## WHAT TO DO
Any picture in the entries is to be skipped, while everything else is transcribed word for word.
------------------------
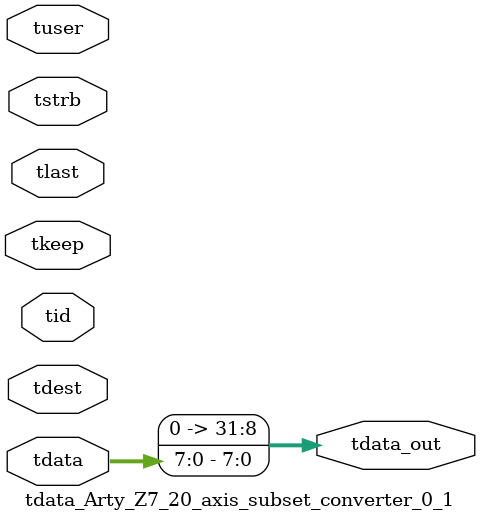
<source format=v>


`timescale 1ps/1ps

module tdata_Arty_Z7_20_axis_subset_converter_0_1 #
(
parameter C_S_AXIS_TDATA_WIDTH = 32,
parameter C_S_AXIS_TUSER_WIDTH = 0,
parameter C_S_AXIS_TID_WIDTH   = 0,
parameter C_S_AXIS_TDEST_WIDTH = 0,
parameter C_M_AXIS_TDATA_WIDTH = 32
)
(
input  [(C_S_AXIS_TDATA_WIDTH == 0 ? 1 : C_S_AXIS_TDATA_WIDTH)-1:0     ] tdata,
input  [(C_S_AXIS_TUSER_WIDTH == 0 ? 1 : C_S_AXIS_TUSER_WIDTH)-1:0     ] tuser,
input  [(C_S_AXIS_TID_WIDTH   == 0 ? 1 : C_S_AXIS_TID_WIDTH)-1:0       ] tid,
input  [(C_S_AXIS_TDEST_WIDTH == 0 ? 1 : C_S_AXIS_TDEST_WIDTH)-1:0     ] tdest,
input  [(C_S_AXIS_TDATA_WIDTH/8)-1:0 ] tkeep,
input  [(C_S_AXIS_TDATA_WIDTH/8)-1:0 ] tstrb,
input                                                                    tlast,
output [C_M_AXIS_TDATA_WIDTH-1:0] tdata_out
);

assign tdata_out = {tdata[7:0]};

endmodule


</source>
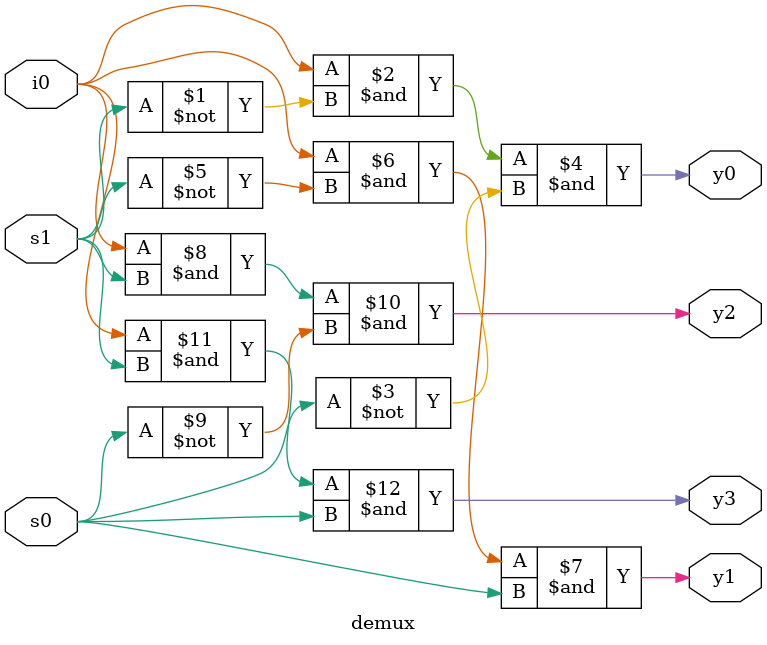
<source format=v>
`timescale 1ns / 1ps


module demux(input i0,s1,s0,output y0,y1,y2,y3);
and(y0,i0,(~s1),(~s0));
and(y1,i0,(~s1),s0);
and(y2,i0,s1,(~s0));
and(y3,i0,s1,s0);
endmodule

</source>
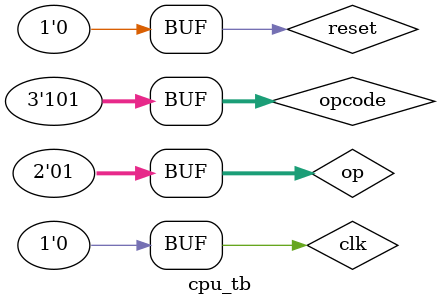
<source format=v>
module cpu(clk, reset, opcode, op,loadpc, msel, mwrite, loadir, nsel, vsel, write, looada, looadb, looadc, looads, asel, bsel);
  input reset, clk;
  input [2:0] opcode;
  input [1:0] op;
  output loadir, loadpc, msel, mwrite, looada, looadb, looadc, looads, asel, bsel, write;
  output [2:0] nsel;
  output [1:0] vsel;
  wire [4:0] current_state, next_state_reset;
  reg [4:0] next_state;
  reg [15:0] out;
   //loadpc(1),msel(1),mwrite(1),loadir(1),nsel(3),vsel(2),write(1),looada(1),looadb(1),looadc(1),looads(1),asel(1),bsel(1)
  `define HW 5
  `define H0 5'b00000//1st state after reset
  `define H1 5'b00001//loadIR
  `define H2 5'b00010//update PC
  `define H3 5'b00011//read decode (opcode)
  `define H4 5'b00100//1st step in operation
  `define H5 5'b00101//2nd step in operation
  `define H6 5'b00110//3rd step in operation

  vDFFE #(`HW) STATE(clk,1'b1, next_state_reset,current_state);
  assign next_state_reset= reset ? `H0 : next_state;

  always @(*) begin
    casex ({current_state,opcode,op})
    {`H0,3'bxxx,2'bxx} : {next_state,out} = {`H1,16'b0000000000000000};//1st state after reset
    {`H1,3'bxxx,2'bxx} : {next_state,out} = {`H2,16'b0001001000000000};//loadIR
    {`H2,3'bxxx,2'bxx} : {next_state,out} = {`H3,16'b1000001001000000};//update PC
    {`H3,3'bxxx,2'bxx} : {next_state,out} = {`H4,16'b0000100000100000};//decode state (reading decode)

    {`H4,3'b110,2'b10} : {next_state,out[15:12],out[11:9],out[8:0]} = {`H5,4'b0000,3'b100,9'b001010000};//mov Rn,#<imm8>
    {`H5,3'b110,2'b10} : {next_state,out[15:12],out[11:9],out[8:0]} = {`H6,4'b0000,3'b000,9'b000001100};
    {`H6,3'b110,2'b10} : {next_state,out[15:12],out[11:9],out[8:0]} = {`H1,4'b0000,3'b001,9'b100000000};

    {`H4,3'b110,2'b00} : {next_state,out[15:12],out[11:9],out[8:0]} = {`H5,4'b0000,3'b100,9'b001010000};//mov Rd,Rm{,<sh_op>}
    {`H5,3'b110,2'b00} : {next_state,out[15:12],out[11:9],out[8:0]} = {`H6,4'b0000,3'b000,9'b000001100};
    {`H6,3'b110,2'b00} : {next_state,out[15:12],out[11:9],out[8:0]} = {`H1,4'b0000,3'b010,9'b100000000};

    {`H4,3'b101,2'bx0} : {next_state,out[15:12],out[11:9],out[8:0]} = {`H5,4'b0000,3'b100,9'b001010000};  //ADD & AND
    {`H5,3'b101,2'bx0} : {next_state,out[15:12],out[11:9],out[8:0]} = {`H6,4'b0000,3'b000,9'b000001100};
    {`H6,3'b101,2'bx0} : {next_state,out[15:12],out[11:9],out[8:0]} = {`H1,4'b0000,3'b010,9'b100000000};

    {`H4,3'b101,2'b11} : {next_state,out[15:12],out[11:9],out[8:0]} = {`H5,4'b0000,3'b100,9'b001010000};   //MVN
    {`H5,3'b101,2'b11} : {next_state,out[15:12],out[11:9],out[8:0]} = {`H6,4'b0000,3'b000,9'b000001100};
    {`H6,3'b101,2'b11} : {next_state,out[15:12],out[11:9],out[8:0]} = {`H1,4'b0000,3'b010,9'b100000000};

    {`H4,3'b101,2'b01} : {next_state,out[15:12],out[11:9],out[8:0]} = {`H5,4'b0000,3'b100,9'b001010000}; //CMP
    {`H5,3'b101,2'b01} : {next_state,out[15:12],out[11:9],out[8:0]} = {`H1,4'b0000,3'b010,9'b000000100};
    endcase
  end
   //loadpc(1),msel(1),mwrite(1),loadir(1),nsel(3),vsel(2),write(1),looada(1),looadb(1),looadc(1),looads(1),asel(1),bsel(1)
  assign {loadpc,msel,mwrite,loadir}={out[15:12]};
  assign {nsel,vsel}={out[11:7]};
  assign {write,looada,looadb,looadc,looads,asel,bsel}={out[6:0]};
endmodule

module cpu_tb();
  reg reset, clk;
  reg [2:0] opcode;
  reg [1:0] op;
  wire loadir, loadpc, msel, mwrite, looada, looadb, looadc, looads, asel, bsel, write;
  wire [2:0] nsel;
  wire [1:0] vsel;
  cpu dut(clk, reset, opcode, op, loadpc, msel, mwrite, loadir, nsel, vsel, write, looada, looadb, looadc, looads, asel, bsel);

  initial begin
    clk=1'b0;reset=1'b1;opcode=3'b110; op=2'b10;
    #100

    clk=1'b1;reset=1'b0;
    #100
    clk=1'b0;
    #100

    clk=1'b1;
    #100
    clk=1'b0;
    #100

    clk=1'b1;
    #100
    clk=1'b0;
    #100

    clk=1'b1;
    #100
    clk=1'b0;
    #100

    clk=1'b1;//enter mov function
    #100
    clk=1'b0;
    #100

    clk=1'b1;
    #100
    clk=1'b0;
    #100

    clk=1'b1;
    #100
    clk=1'b0;
    #100     //get output here

    clk=1'b1;opcode=3'b101; op=2'b00;
    #100
    clk=1'b0;
    #100;

    clk=1'b1;
    #100
    clk=1'b0;
    #100;

    clk=1'b1;
    #100
    clk=1'b0;
    #100;

    clk=1'b1;
    #100
    clk=1'b0;
    #100;

    clk=1'b1;
    #100
    clk=1'b0;
    #100;     //finish ADD

    clk=1'b1;opcode=3'b101;op=2'b01;
    #100
    clk=1'b0;
    #100;

    clk=1'b1;
    #100
    clk=1'b0;
    #100;

    clk=1'b1;
    #100
    clk=1'b0;
    #100;

    clk=1'b1;
    #100
    clk=1'b0;
    #100;

    clk=1'b1;
    #100
    clk=1'b0;
    #100;

    clk=1'b1;
    #100
    clk=1'b0;
    #100;
  end
endmodule

</source>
------------------------
## ANSWER TO THIS TASK
<source format=v>


`timescale 1ps/1ps

module tdata_Arty_Z7_20_axis_subset_converter_0_1 #
(
parameter C_S_AXIS_TDATA_WIDTH = 32,
parameter C_S_AXIS_TUSER_WIDTH = 0,
parameter C_S_AXIS_TID_WIDTH   = 0,
parameter C_S_AXIS_TDEST_WIDTH = 0,
parameter C_M_AXIS_TDATA_WIDTH = 32
)
(
input  [(C_S_AXIS_TDATA_WIDTH == 0 ? 1 : C_S_AXIS_TDATA_WIDTH)-1:0     ] tdata,
input  [(C_S_AXIS_TUSER_WIDTH == 0 ? 1 : C_S_AXIS_TUSER_WIDTH)-1:0     ] tuser,
input  [(C_S_AXIS_TID_WIDTH   == 0 ? 1 : C_S_AXIS_TID_WIDTH)-1:0       ] tid,
input  [(C_S_AXIS_TDEST_WIDTH == 0 ? 1 : C_S_AXIS_TDEST_WIDTH)-1:0     ] tdest,
input  [(C_S_AXIS_TDATA_WIDTH/8)-1:0 ] tkeep,
input  [(C_S_AXIS_TDATA_WIDTH/8)-1:0 ] tstrb,
input                                                                    tlast,
output [C_M_AXIS_TDATA_WIDTH-1:0] tdata_out
);

assign tdata_out = {tdata[7:0]};

endmodule


</source>
<source format=v>
`timescale 1ns / 1ps


module demux(input i0,s1,s0,output y0,y1,y2,y3);
and(y0,i0,(~s1),(~s0));
and(y1,i0,(~s1),s0);
and(y2,i0,s1,(~s0));
and(y3,i0,s1,s0);
endmodule

</source>
<source format=v>
module cpu(clk, reset, opcode, op,loadpc, msel, mwrite, loadir, nsel, vsel, write, looada, looadb, looadc, looads, asel, bsel);
  input reset, clk;
  input [2:0] opcode;
  input [1:0] op;
  output loadir, loadpc, msel, mwrite, looada, looadb, looadc, looads, asel, bsel, write;
  output [2:0] nsel;
  output [1:0] vsel;
  wire [4:0] current_state, next_state_reset;
  reg [4:0] next_state;
  reg [15:0] out;
   //loadpc(1),msel(1),mwrite(1),loadir(1),nsel(3),vsel(2),write(1),looada(1),looadb(1),looadc(1),looads(1),asel(1),bsel(1)
  `define HW 5
  `define H0 5'b00000//1st state after reset
  `define H1 5'b00001//loadIR
  `define H2 5'b00010//update PC
  `define H3 5'b00011//read decode (opcode)
  `define H4 5'b00100//1st step in operation
  `define H5 5'b00101//2nd step in operation
  `define H6 5'b00110//3rd step in operation

  vDFFE #(`HW) STATE(clk,1'b1, next_state_reset,current_state);
  assign next_state_reset= reset ? `H0 : next_state;

  always @(*) begin
    casex ({current_state,opcode,op})
    {`H0,3'bxxx,2'bxx} : {next_state,out} = {`H1,16'b0000000000000000};//1st state after reset
    {`H1,3'bxxx,2'bxx} : {next_state,out} = {`H2,16'b0001001000000000};//loadIR
    {`H2,3'bxxx,2'bxx} : {next_state,out} = {`H3,16'b1000001001000000};//update PC
    {`H3,3'bxxx,2'bxx} : {next_state,out} = {`H4,16'b0000100000100000};//decode state (reading decode)

    {`H4,3'b110,2'b10} : {next_state,out[15:12],out[11:9],out[8:0]} = {`H5,4'b0000,3'b100,9'b001010000};//mov Rn,#<imm8>
    {`H5,3'b110,2'b10} : {next_state,out[15:12],out[11:9],out[8:0]} = {`H6,4'b0000,3'b000,9'b000001100};
    {`H6,3'b110,2'b10} : {next_state,out[15:12],out[11:9],out[8:0]} = {`H1,4'b0000,3'b001,9'b100000000};

    {`H4,3'b110,2'b00} : {next_state,out[15:12],out[11:9],out[8:0]} = {`H5,4'b0000,3'b100,9'b001010000};//mov Rd,Rm{,<sh_op>}
    {`H5,3'b110,2'b00} : {next_state,out[15:12],out[11:9],out[8:0]} = {`H6,4'b0000,3'b000,9'b000001100};
    {`H6,3'b110,2'b00} : {next_state,out[15:12],out[11:9],out[8:0]} = {`H1,4'b0000,3'b010,9'b100000000};

    {`H4,3'b101,2'bx0} : {next_state,out[15:12],out[11:9],out[8:0]} = {`H5,4'b0000,3'b100,9'b001010000};  //ADD & AND
    {`H5,3'b101,2'bx0} : {next_state,out[15:12],out[11:9],out[8:0]} = {`H6,4'b0000,3'b000,9'b000001100};
    {`H6,3'b101,2'bx0} : {next_state,out[15:12],out[11:9],out[8:0]} = {`H1,4'b0000,3'b010,9'b100000000};

    {`H4,3'b101,2'b11} : {next_state,out[15:12],out[11:9],out[8:0]} = {`H5,4'b0000,3'b100,9'b001010000};   //MVN
    {`H5,3'b101,2'b11} : {next_state,out[15:12],out[11:9],out[8:0]} = {`H6,4'b0000,3'b000,9'b000001100};
    {`H6,3'b101,2'b11} : {next_state,out[15:12],out[11:9],out[8:0]} = {`H1,4'b0000,3'b010,9'b100000000};

    {`H4,3'b101,2'b01} : {next_state,out[15:12],out[11:9],out[8:0]} = {`H5,4'b0000,3'b100,9'b001010000}; //CMP
    {`H5,3'b101,2'b01} : {next_state,out[15:12],out[11:9],out[8:0]} = {`H1,4'b0000,3'b010,9'b000000100};
    endcase
  end
   //loadpc(1),msel(1),mwrite(1),loadir(1),nsel(3),vsel(2),write(1),looada(1),looadb(1),looadc(1),looads(1),asel(1),bsel(1)
  assign {loadpc,msel,mwrite,loadir}={out[15:12]};
  assign {nsel,vsel}={out[11:7]};
  assign {write,looada,looadb,looadc,looads,asel,bsel}={out[6:0]};
endmodule

module cpu_tb();
  reg reset, clk;
  reg [2:0] opcode;
  reg [1:0] op;
  wire loadir, loadpc, msel, mwrite, looada, looadb, looadc, looads, asel, bsel, write;
  wire [2:0] nsel;
  wire [1:0] vsel;
  cpu dut(clk, reset, opcode, op, loadpc, msel, mwrite, loadir, nsel, vsel, write, looada, looadb, looadc, looads, asel, bsel);

  initial begin
    clk=1'b0;reset=1'b1;opcode=3'b110; op=2'b10;
    #100

    clk=1'b1;reset=1'b0;
    #100
    clk=1'b0;
    #100

    clk=1'b1;
    #100
    clk=1'b0;
    #100

    clk=1'b1;
    #100
    clk=1'b0;
    #100

    clk=1'b1;
    #100
    clk=1'b0;
    #100

    clk=1'b1;//enter mov function
    #100
    clk=1'b0;
    #100

    clk=1'b1;
    #100
    clk=1'b0;
    #100

    clk=1'b1;
    #100
    clk=1'b0;
    #100     //get output here

    clk=1'b1;opcode=3'b101; op=2'b00;
    #100
    clk=1'b0;
    #100;

    clk=1'b1;
    #100
    clk=1'b0;
    #100;

    clk=1'b1;
    #100
    clk=1'b0;
    #100;

    clk=1'b1;
    #100
    clk=1'b0;
    #100;

    clk=1'b1;
    #100
    clk=1'b0;
    #100;     //finish ADD

    clk=1'b1;opcode=3'b101;op=2'b01;
    #100
    clk=1'b0;
    #100;

    clk=1'b1;
    #100
    clk=1'b0;
    #100;

    clk=1'b1;
    #100
    clk=1'b0;
    #100;

    clk=1'b1;
    #100
    clk=1'b0;
    #100;

    clk=1'b1;
    #100
    clk=1'b0;
    #100;

    clk=1'b1;
    #100
    clk=1'b0;
    #100;
  end
endmodule

</source>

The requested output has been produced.